[Begin ARTICLE]
Massachusetts Council of Minute Men and Militia, Inc. A Nonprofit, Non-Governmental Massachusetts Corporation
FOURTH AMENDED BYLAWS OF THE
MASSACHUSETTS COUNCILOF MINUTE MEN & MILITIA, INC.
I.
NAME AND PURPOSE
A.
The name of this organization shall be “The
Massachusetts Council of Minute Men and (&) Militia, Inc.”, hereinafter
referred to as the “Council”.
B.
The purpose of the Council shall be to gather and
disseminate information, to make available a forum to discuss common problems,
to provide educational services, to foster and promote our Colonial traditions
and American heritage.
C.
The Council shall be a non-profit organization in
accordance with the prevailing rules, statutes, and laws of the Commonwealth of Massachusetts, the United States of America, and the Internal Revenue Service.
II.
DEFINITIONS
A.
The term “Company” shall mean any company, unit,
regiment, group, or organization, whether incorporated or otherwise, of men and
their families who have organized to celebrate the brave men, women, and children who sacrificed their lives, safety,
security, and well-being in the Revolutionary War, otherwise known as the War
of the United States.
B.
The “Executive Council” shall mean a body of men,
duly elected and designated as the “default ruling body” of the Council and as
more fully described herein.
C.
The Term “Default Ruling Body” shall mean the
“Executive Council” empowered by quorum as more fully described herein to vote
in the event a quorum of “Member Delegates” is not present.
D.
The term “Member Delegate” shall mean a duly
designated member of a Company meeting the requirement s of the Council for
membership with all rights and privileges as more fully described herein.
E.
The term “Associate Member” shall mean any
individual, whether man or women, who is associated with a Company who has meet
the membership requirements of the Council with all rights and privileges as more
fully described herein.
F.
The term “Amicus Member” shall mean any person, man
or women, who is not associated with a Company but who nevertheless has met the
membership requirements of the Council with all rights and privileges as more
fully described herein.
G.
The term “Corporate Member” shall
constitute an honorary membership to any corporation as this Council may deem
worthy of such designation as a consequence of support, donation, or
contribution to the benefit of the Council or its members.
H.
[End ARTICLE]
Rewrite the stretch of the bylaws from "The Council shall be a" through "the United States.", changing "Revolutionary War" to "War of Independence".
[Begin DATA LISTING]
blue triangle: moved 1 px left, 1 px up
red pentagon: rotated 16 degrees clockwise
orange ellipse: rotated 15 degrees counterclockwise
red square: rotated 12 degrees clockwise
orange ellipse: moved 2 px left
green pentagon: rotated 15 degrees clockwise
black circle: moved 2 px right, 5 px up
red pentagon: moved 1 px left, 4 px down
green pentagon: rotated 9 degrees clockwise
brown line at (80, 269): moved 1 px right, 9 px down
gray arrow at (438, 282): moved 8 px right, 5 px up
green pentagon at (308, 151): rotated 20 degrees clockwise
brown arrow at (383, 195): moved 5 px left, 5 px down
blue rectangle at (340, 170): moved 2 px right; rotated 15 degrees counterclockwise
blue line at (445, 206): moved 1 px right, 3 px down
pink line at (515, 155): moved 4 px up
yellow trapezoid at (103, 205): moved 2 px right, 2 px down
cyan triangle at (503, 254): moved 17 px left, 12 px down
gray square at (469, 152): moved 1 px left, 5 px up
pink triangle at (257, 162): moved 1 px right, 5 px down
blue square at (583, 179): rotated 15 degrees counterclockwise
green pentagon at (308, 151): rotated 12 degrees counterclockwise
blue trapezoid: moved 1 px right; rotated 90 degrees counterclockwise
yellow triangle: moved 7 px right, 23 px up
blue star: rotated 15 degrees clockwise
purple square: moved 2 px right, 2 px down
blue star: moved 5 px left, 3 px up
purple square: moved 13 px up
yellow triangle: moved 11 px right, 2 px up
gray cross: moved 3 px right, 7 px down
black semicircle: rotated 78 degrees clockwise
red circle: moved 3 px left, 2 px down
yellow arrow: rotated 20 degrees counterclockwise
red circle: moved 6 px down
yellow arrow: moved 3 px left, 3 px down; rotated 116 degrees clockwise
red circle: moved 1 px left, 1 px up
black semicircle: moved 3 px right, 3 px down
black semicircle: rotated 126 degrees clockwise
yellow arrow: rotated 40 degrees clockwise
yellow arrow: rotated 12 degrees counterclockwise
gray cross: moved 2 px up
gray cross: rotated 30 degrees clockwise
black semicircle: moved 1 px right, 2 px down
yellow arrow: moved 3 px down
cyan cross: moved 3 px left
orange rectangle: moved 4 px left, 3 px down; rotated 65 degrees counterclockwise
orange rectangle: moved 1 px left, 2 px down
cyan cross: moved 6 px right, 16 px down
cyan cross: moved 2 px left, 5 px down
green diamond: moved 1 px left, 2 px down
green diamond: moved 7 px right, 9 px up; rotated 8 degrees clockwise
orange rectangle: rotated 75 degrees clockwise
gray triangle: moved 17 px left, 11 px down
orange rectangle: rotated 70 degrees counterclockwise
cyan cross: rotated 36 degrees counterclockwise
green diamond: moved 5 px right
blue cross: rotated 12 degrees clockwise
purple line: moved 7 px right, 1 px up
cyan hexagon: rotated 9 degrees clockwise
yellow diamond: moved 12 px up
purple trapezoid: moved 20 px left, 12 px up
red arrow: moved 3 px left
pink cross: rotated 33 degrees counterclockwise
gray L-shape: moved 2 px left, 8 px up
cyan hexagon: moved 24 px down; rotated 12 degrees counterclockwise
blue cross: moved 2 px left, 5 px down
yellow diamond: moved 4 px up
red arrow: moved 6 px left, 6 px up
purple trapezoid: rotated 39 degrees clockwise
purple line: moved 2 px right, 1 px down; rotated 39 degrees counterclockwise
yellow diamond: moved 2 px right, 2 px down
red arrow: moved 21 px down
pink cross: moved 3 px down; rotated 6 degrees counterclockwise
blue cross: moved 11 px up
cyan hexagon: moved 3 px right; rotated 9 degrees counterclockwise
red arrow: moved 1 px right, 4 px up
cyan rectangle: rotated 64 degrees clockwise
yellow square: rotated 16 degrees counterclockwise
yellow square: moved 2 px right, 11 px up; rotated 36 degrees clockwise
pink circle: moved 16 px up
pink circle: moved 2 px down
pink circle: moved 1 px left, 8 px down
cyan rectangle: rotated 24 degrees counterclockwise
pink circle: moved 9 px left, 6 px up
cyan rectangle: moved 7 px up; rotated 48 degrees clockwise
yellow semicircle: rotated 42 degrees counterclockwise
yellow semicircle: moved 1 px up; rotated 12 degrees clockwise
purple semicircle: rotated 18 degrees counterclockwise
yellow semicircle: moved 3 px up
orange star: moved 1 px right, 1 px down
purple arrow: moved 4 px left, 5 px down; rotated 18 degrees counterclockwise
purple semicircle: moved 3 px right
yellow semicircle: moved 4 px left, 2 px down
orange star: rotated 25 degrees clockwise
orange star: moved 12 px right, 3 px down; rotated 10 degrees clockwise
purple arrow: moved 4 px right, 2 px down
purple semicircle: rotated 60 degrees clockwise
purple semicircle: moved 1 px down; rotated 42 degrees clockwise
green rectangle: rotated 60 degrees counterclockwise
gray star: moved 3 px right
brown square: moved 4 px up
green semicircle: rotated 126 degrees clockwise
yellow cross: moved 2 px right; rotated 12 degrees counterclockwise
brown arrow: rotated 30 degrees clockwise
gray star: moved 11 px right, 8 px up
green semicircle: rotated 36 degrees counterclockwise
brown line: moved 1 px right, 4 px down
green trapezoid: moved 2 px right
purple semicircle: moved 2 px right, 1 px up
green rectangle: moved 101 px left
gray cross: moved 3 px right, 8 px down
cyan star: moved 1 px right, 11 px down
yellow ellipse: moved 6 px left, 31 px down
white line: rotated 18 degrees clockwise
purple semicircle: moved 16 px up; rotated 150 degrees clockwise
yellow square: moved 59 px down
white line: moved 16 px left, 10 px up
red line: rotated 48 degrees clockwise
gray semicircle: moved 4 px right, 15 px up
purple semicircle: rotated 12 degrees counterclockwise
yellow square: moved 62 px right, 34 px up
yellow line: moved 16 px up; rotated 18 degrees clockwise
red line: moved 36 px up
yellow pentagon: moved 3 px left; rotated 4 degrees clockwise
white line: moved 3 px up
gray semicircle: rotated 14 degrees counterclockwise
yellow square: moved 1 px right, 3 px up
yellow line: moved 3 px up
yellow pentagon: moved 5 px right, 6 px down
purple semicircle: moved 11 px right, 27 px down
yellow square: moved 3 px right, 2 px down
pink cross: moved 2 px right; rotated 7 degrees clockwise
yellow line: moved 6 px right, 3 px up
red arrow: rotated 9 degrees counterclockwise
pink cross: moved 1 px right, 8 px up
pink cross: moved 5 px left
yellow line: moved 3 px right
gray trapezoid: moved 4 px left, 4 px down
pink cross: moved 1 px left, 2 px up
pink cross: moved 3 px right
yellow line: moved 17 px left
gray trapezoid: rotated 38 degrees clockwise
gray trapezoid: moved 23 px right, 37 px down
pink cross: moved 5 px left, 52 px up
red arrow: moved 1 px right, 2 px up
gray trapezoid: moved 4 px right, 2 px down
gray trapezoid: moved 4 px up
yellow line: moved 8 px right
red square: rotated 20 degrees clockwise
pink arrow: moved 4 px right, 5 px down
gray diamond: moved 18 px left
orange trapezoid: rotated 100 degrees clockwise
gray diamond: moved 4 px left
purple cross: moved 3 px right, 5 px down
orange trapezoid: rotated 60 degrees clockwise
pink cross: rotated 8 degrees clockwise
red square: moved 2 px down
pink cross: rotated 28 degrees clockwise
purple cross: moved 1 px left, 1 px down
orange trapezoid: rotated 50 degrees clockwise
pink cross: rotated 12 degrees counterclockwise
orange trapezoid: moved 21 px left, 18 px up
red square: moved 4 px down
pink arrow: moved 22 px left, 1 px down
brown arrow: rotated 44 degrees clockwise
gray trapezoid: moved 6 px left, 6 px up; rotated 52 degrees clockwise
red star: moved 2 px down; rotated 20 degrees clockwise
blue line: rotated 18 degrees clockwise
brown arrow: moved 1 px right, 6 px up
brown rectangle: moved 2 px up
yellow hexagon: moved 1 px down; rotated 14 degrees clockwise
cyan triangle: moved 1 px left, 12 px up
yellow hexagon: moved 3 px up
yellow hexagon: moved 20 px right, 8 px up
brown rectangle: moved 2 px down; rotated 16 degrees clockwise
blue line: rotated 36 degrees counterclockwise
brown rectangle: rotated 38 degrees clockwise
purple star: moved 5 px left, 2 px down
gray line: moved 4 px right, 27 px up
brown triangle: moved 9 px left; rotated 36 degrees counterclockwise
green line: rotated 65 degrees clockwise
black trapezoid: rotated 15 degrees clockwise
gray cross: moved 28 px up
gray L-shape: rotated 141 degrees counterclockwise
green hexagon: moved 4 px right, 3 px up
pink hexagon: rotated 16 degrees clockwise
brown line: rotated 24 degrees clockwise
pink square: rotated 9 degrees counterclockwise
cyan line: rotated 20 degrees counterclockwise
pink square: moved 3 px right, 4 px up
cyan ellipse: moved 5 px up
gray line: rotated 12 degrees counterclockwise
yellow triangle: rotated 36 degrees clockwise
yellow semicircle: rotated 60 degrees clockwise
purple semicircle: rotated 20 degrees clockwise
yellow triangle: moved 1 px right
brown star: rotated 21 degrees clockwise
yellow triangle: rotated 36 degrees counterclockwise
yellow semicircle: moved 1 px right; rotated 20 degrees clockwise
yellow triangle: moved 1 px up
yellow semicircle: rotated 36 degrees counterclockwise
[End DATA LISTING]
## RESPONSE TO THE EXERCISE
The Council shall be a non-profit organization in
accordance with the prevailing rules, statutes, and laws of the Commonwealth of Massachusetts, the United States of America, and the Internal Revenue Service.
II.
DEFINITIONS
A.
The term “Company” shall mean any company, unit,
regiment, group, or organization, whether incorporated or otherwise, of men and
their families who have organized to celebrate the brave men, women, and children who sacrificed their lives, safety,
security, and well-being in the War of Independence, otherwise known as the War
of the United States.